SIMA Seeks Extension Of Trade Relief Measures To Spinning And Weaving Units

The Southern India Mills’ Association (SIMA) has urged the Central government and the Reserve Bank of India to extend the recently announced trade relief measures for the apparel and made-ups sectors to spinning and weaving units as well.
In a press release, SIMA chairman Durai Palanisamy said India’s textile and apparel exports fell 10.34% in September 2025 compared to the same month last year. Exports of cotton yarn, fabrics, made-ups and handloom products declined by 11.66%, while apparel exports dropped 10.14%.
He noted that production disruptions of 25% to 70% across decentralised powerloom, knitting and garment units, combined with weak global demand, have severely affected revenue and liquidity. Nearly 82% of units are reportedly offering extended credit of three to six months, while exporters face order cancellations as buyers shift to lower-tariff sourcing destinations, posing risks to long-term relationships.

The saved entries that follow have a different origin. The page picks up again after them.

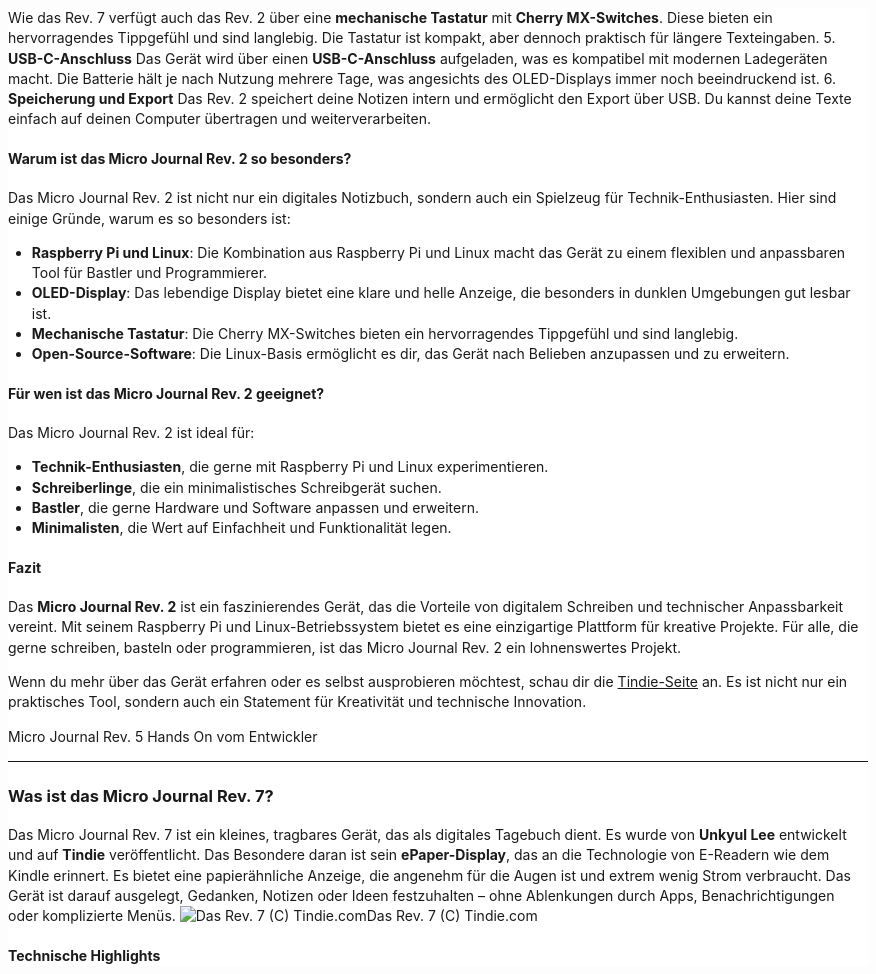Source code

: Wie das Rev. 7 verfügt auch das Rev. 2 über eine **mechanische Tastatur** mit **Cherry MX-Switches**. Diese bieten ein hervorragendes Tippgefühl und sind langlebig. Die Tastatur ist kompakt, aber dennoch praktisch für längere Texteingaben.
5. **USB-C-Anschluss**
Das Gerät wird über einen **USB-C-Anschluss** aufgeladen, was es kompatibel mit modernen Ladegeräten macht. Die Batterie hält je nach Nutzung mehrere Tage, was angesichts des OLED-Displays immer noch beeindruckend ist.
6. **Speicherung und Export**
Das Rev. 2 speichert deine Notizen intern und ermöglicht den Export über USB. Du kannst deine Texte einfach auf deinen Computer übertragen und weiterverarbeiten.

#### **Warum ist das Micro Journal Rev. 2 so besonders?**

Das Micro Journal Rev. 2 ist nicht nur ein digitales Notizbuch, sondern auch ein Spielzeug für Technik-Enthusiasten. Hier sind einige Gründe, warum es so besonders ist:

- **Raspberry Pi und Linux**: Die Kombination aus Raspberry Pi und Linux macht das Gerät zu einem flexiblen und anpassbaren Tool für Bastler und Programmierer.
- **OLED-Display**: Das lebendige Display bietet eine klare und helle Anzeige, die besonders in dunklen Umgebungen gut lesbar ist.
- **Mechanische Tastatur**: Die Cherry MX-Switches bieten ein hervorragendes Tippgefühl und sind langlebig.
- **Open-Source-Software**: Die Linux-Basis ermöglicht es dir, das Gerät nach Belieben anzupassen und zu erweitern.

#### **Für wen ist das Micro Journal Rev. 2 geeignet?**

Das Micro Journal Rev. 2 ist ideal für:

- **Technik-Enthusiasten**, die gerne mit Raspberry Pi und Linux experimentieren.
- **Schreiberlinge**, die ein minimalistisches Schreibgerät suchen.
- **Bastler**, die gerne Hardware und Software anpassen und erweitern.
- **Minimalisten**, die Wert auf Einfachheit und Funktionalität legen.

#### **Fazit**

Das **Micro Journal Rev. 2** ist ein faszinierendes Gerät, das die Vorteile von digitalem Schreiben und technischer Anpassbarkeit vereint. Mit seinem Raspberry Pi und Linux-Betriebssystem bietet es eine einzigartige Plattform für kreative Projekte. Für alle, die gerne schreiben, basteln oder programmieren, ist das Micro Journal Rev. 2 ein lohnenswertes Projekt.

Wenn du mehr über das Gerät erfahren oder es selbst ausprobieren möchtest, schau dir die [Tindie-Seite](https://www.tindie.com/products/unkyulee/micro-journal-rev2-mother-of-twins/) an. Es ist nicht nur ein praktisches Tool, sondern auch ein Statement für Kreativität und technische Innovation.

Micro Journal Rev. 5 Hands On vom Entwickler

---

### **Was ist das Micro Journal Rev. 7?**

Das Micro Journal Rev. 7 ist ein kleines, tragbares Gerät, das als digitales Tagebuch dient. Es wurde von **Unkyul Lee** entwickelt und auf **Tindie** veröffentlicht. Das Besondere daran ist sein **ePaper-Display**, das an die Technologie von E-Readern wie dem Kindle erinnert. Es bietet eine papierähnliche Anzeige, die angenehm für die Augen ist und extrem wenig Strom verbraucht. Das Gerät ist darauf ausgelegt, Gedanken, Notizen oder Ideen festzuhalten – ohne Ablenkungen durch Apps, Benachrichtigungen oder komplizierte Menüs.
![Das Rev. 7 (C) Tindie.com](__GHOST_URL__/content/images/2025/03/2025-01-27T12-19-46.401Z-WhatsApp-----2025-01-22--17.52.13_4771b512-1.jpg)Das Rev. 7 (C) Tindie.com
#### **Technische Highlights**
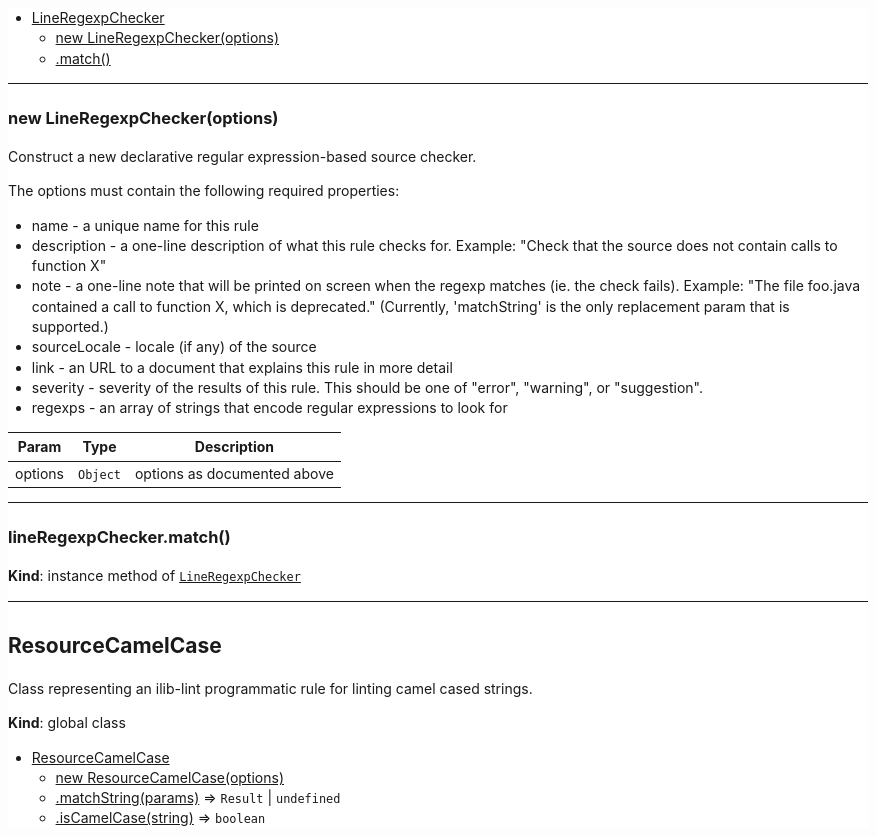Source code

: * [LineRegexpChecker](#LineRegexpChecker)
    * [new LineRegexpChecker(options)](#new_LineRegexpChecker_new)
    * [.match()](#LineRegexpChecker+match)


* * *

<a name="new_LineRegexpChecker_new"></a>

### new LineRegexpChecker(options)
Construct a new declarative regular expression-based source checker.

The options must contain the following required properties:

- name - a unique name for this rule
- description - a one-line description of what this rule checks for.
  Example: "Check that the source does not contain calls to function X"
- note - a one-line note that will be printed on screen when the
  regexp matches (ie. the check fails). Example: "The file foo.java contained
  a call to function X, which is deprecated."
  (Currently, 'matchString' is the only replacement
  param that is supported.)
- sourceLocale - locale (if any) of the source
- link - an URL to a document that explains this rule in more detail
- severity - severity of the results of this rule. This should be one of
  "error", "warning", or "suggestion".
- regexps - an array of strings that encode regular expressions to
  look for


| Param | Type | Description |
| --- | --- | --- |
| options | <code>Object</code> | options as documented above |


* * *

<a name="LineRegexpChecker+match"></a>

### lineRegexpChecker.match()
**Kind**: instance method of [<code>LineRegexpChecker</code>](#LineRegexpChecker)  

* * *

<a name="ResourceCamelCase"></a>

## ResourceCamelCase
Class representing an ilib-lint programmatic rule for linting camel cased strings.

**Kind**: global class  

* [ResourceCamelCase](#ResourceCamelCase)
    * [new ResourceCamelCase(options)](#new_ResourceCamelCase_new)
    * [.matchString(params)](#ResourceCamelCase+matchString) ⇒ <code>Result</code> \| <code>undefined</code>
    * [.isCamelCase(string)](#ResourceCamelCase+isCamelCase) ⇒ <code>boolean</code>
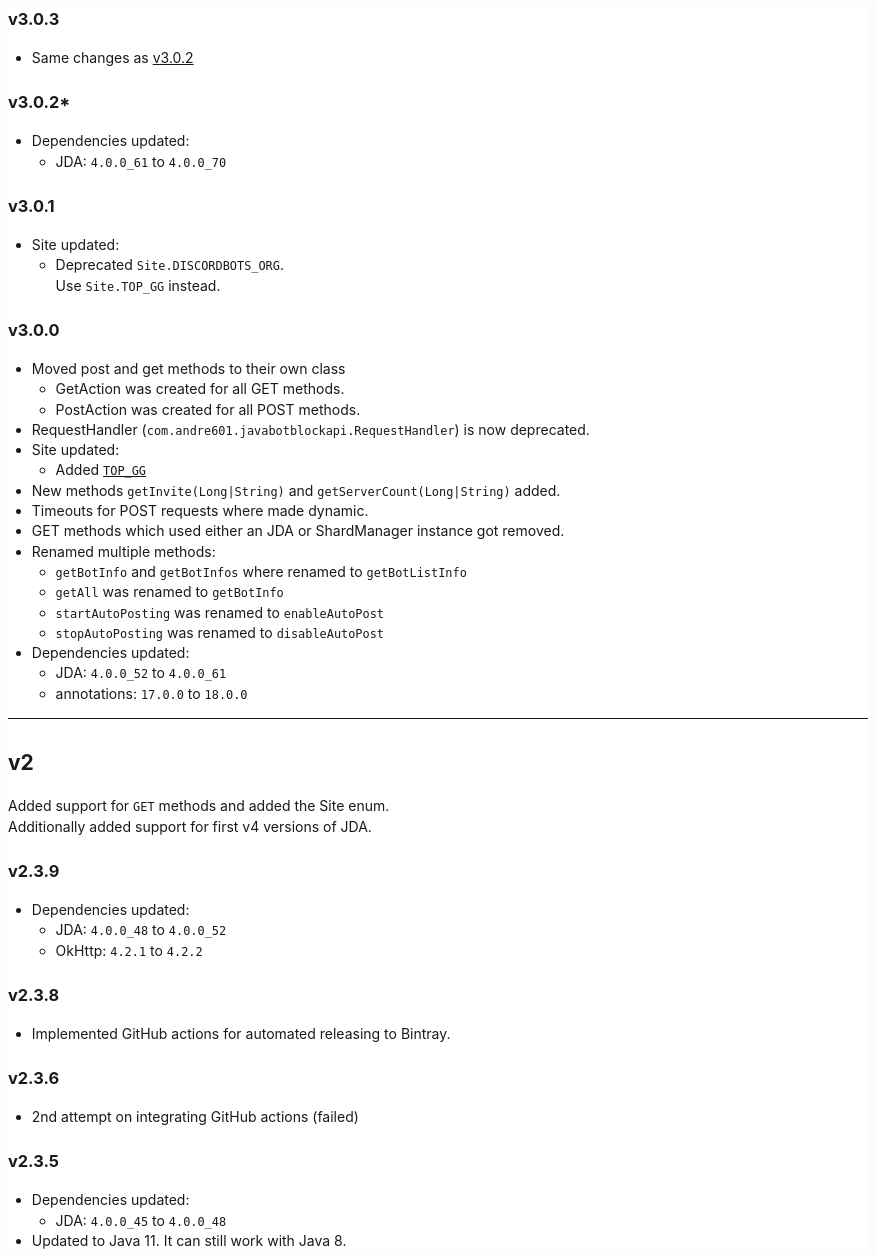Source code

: ### v3.0.3
- Same changes as [v3.0.2](#v302)

### v3.0.2*
- Dependencies updated:
  - JDA: `4.0.0_61` to `4.0.0_70`

### v3.0.1
- Site updated:
  - Deprecated `Site.DISCORDBOTS_ORG`.  
  Use `Site.TOP_GG` instead.
  
### v3.0.0
- Moved post and get methods to their own class
  - GetAction was created for all GET methods.
  - PostAction was created for all POST methods.
- RequestHandler (`com.andre601.javabotblockapi.RequestHandler`) is now deprecated.
- Site updated:
  - Added [`TOP_GG`](https://top.gg)
- New methods `getInvite(Long|String)` and `getServerCount(Long|String)` added.
- Timeouts for POST requests where made dynamic.
- GET methods which used either an JDA or ShardManager instance got removed.
- Renamed multiple methods:
  - `getBotInfo` and `getBotInfos` where renamed to `getBotListInfo`
  - `getAll` was renamed to `getBotInfo`
  - `startAutoPosting` was renamed to `enableAutoPost`
  - `stopAutoPosting` was renamed to `disableAutoPost`
- Dependencies updated:
  - JDA: `4.0.0_52` to `4.0.0_61`
  - annotations: `17.0.0` to `18.0.0`

----
## v2
Added support for `GET` methods and added the Site enum.  
Additionally added support for first v4 versions of JDA.

### v2.3.9
- Dependencies updated:
  - JDA: `4.0.0_48` to `4.0.0_52`
  - OkHttp: `4.2.1` to `4.2.2`

### v2.3.8
- Implemented GitHub actions for automated releasing to Bintray.

### v2.3.6
- 2nd attempt on integrating GitHub actions (failed)

### v2.3.5
- Dependencies updated:
  - JDA: `4.0.0_45` to `4.0.0_48`
- Updated to Java 11. It can still work with Java 8.
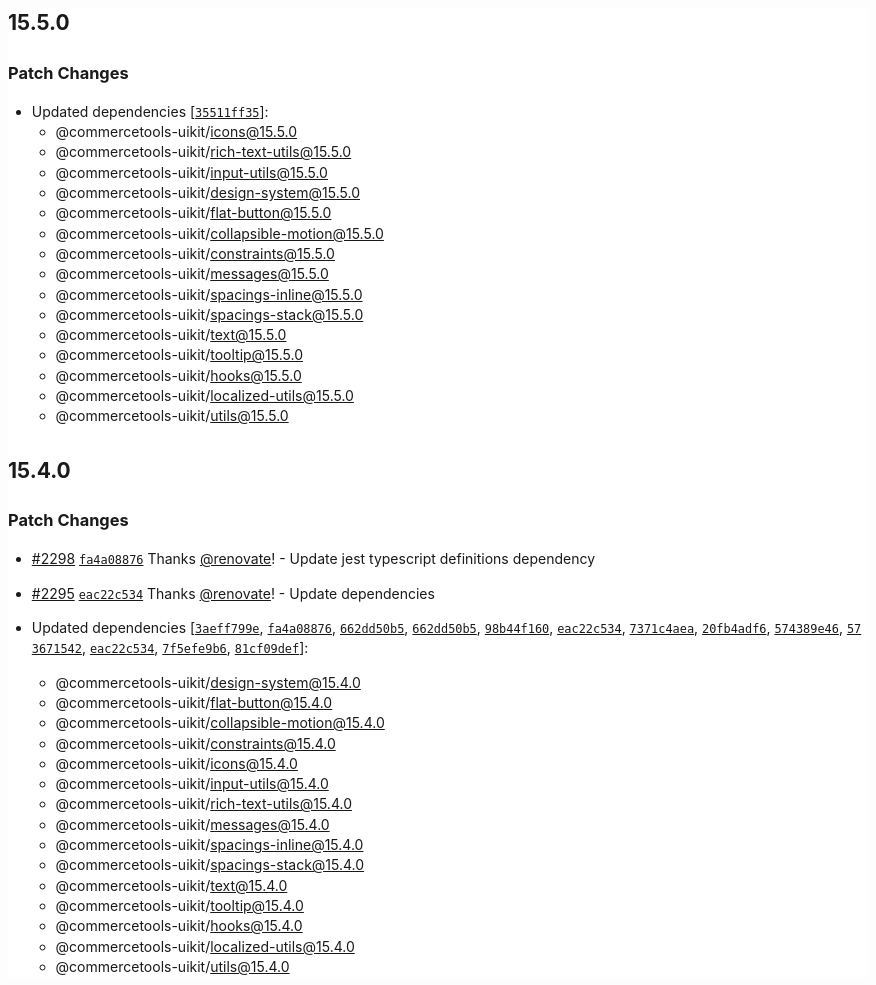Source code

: ## 15.5.0

### Patch Changes

- Updated dependencies [[`35511ff35`](https://github.com/commercetools/ui-kit/commit/35511ff35c3e8a9857be9948a14fd50393daa1c1)]:
  - @commercetools-uikit/icons@15.5.0
  - @commercetools-uikit/rich-text-utils@15.5.0
  - @commercetools-uikit/input-utils@15.5.0
  - @commercetools-uikit/design-system@15.5.0
  - @commercetools-uikit/flat-button@15.5.0
  - @commercetools-uikit/collapsible-motion@15.5.0
  - @commercetools-uikit/constraints@15.5.0
  - @commercetools-uikit/messages@15.5.0
  - @commercetools-uikit/spacings-inline@15.5.0
  - @commercetools-uikit/spacings-stack@15.5.0
  - @commercetools-uikit/text@15.5.0
  - @commercetools-uikit/tooltip@15.5.0
  - @commercetools-uikit/hooks@15.5.0
  - @commercetools-uikit/localized-utils@15.5.0
  - @commercetools-uikit/utils@15.5.0

## 15.4.0

### Patch Changes

- [#2298](https://github.com/commercetools/ui-kit/pull/2298) [`fa4a08876`](https://github.com/commercetools/ui-kit/commit/fa4a08876b44060ef5e0d517946c9c8e47e666f5) Thanks [@renovate](https://github.com/apps/renovate)! - Update jest typescript definitions dependency

- [#2295](https://github.com/commercetools/ui-kit/pull/2295) [`eac22c534`](https://github.com/commercetools/ui-kit/commit/eac22c534576c3bf0e97c248f1d975b83a1e2b70) Thanks [@renovate](https://github.com/apps/renovate)! - Update dependencies

- Updated dependencies [[`3aeff799e`](https://github.com/commercetools/ui-kit/commit/3aeff799e9abcf3b7e4ffde42b14edabffec0cbf), [`fa4a08876`](https://github.com/commercetools/ui-kit/commit/fa4a08876b44060ef5e0d517946c9c8e47e666f5), [`662dd50b5`](https://github.com/commercetools/ui-kit/commit/662dd50b55f7927d9872799ea0fce85c3fa06d15), [`662dd50b5`](https://github.com/commercetools/ui-kit/commit/662dd50b55f7927d9872799ea0fce85c3fa06d15), [`98b44f160`](https://github.com/commercetools/ui-kit/commit/98b44f160176f208fd74347667eaa4ee3ec3e985), [`eac22c534`](https://github.com/commercetools/ui-kit/commit/eac22c534576c3bf0e97c248f1d975b83a1e2b70), [`7371c4aea`](https://github.com/commercetools/ui-kit/commit/7371c4aeabaefbe79ae5eb24e0030da7fac63924), [`20fb4adf6`](https://github.com/commercetools/ui-kit/commit/20fb4adf6ee8d3cd6007362ffcba15f2594510f7), [`574389e46`](https://github.com/commercetools/ui-kit/commit/574389e46b20267a0779cdedd44d360cd30483a6), [`573671542`](https://github.com/commercetools/ui-kit/commit/573671542d87c5ff67c34ed00773c5636691f2d7), [`eac22c534`](https://github.com/commercetools/ui-kit/commit/eac22c534576c3bf0e97c248f1d975b83a1e2b70), [`7f5efe9b6`](https://github.com/commercetools/ui-kit/commit/7f5efe9b67a70c8b6b25831a9b4c9d151ee6ffb5), [`81cf09def`](https://github.com/commercetools/ui-kit/commit/81cf09def6f792df0b2d24d8a0ee0075ffb75c75)]:
  - @commercetools-uikit/design-system@15.4.0
  - @commercetools-uikit/flat-button@15.4.0
  - @commercetools-uikit/collapsible-motion@15.4.0
  - @commercetools-uikit/constraints@15.4.0
  - @commercetools-uikit/icons@15.4.0
  - @commercetools-uikit/input-utils@15.4.0
  - @commercetools-uikit/rich-text-utils@15.4.0
  - @commercetools-uikit/messages@15.4.0
  - @commercetools-uikit/spacings-inline@15.4.0
  - @commercetools-uikit/spacings-stack@15.4.0
  - @commercetools-uikit/text@15.4.0
  - @commercetools-uikit/tooltip@15.4.0
  - @commercetools-uikit/hooks@15.4.0
  - @commercetools-uikit/localized-utils@15.4.0
  - @commercetools-uikit/utils@15.4.0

Palanisamy said that although the relief package currently covers garments and made-ups under HS Codes 61, 62, 63 and 94, similar support is urgently needed for spinning, weaving and processing units falling under HS Codes 52, 54, 55 and 60. These capital-intensive segments form the backbone of the textile value chain and supply essential yarns and fabrics to downstream apparel and made-ups manufacturers, he added.
Welcoming the government’s move, A. Sakthivel, vice-chairman of the Apparel Export Promotion Council, said the measures offer much-needed support to exporters grappling with prolonged payment cycles and subdued global demand.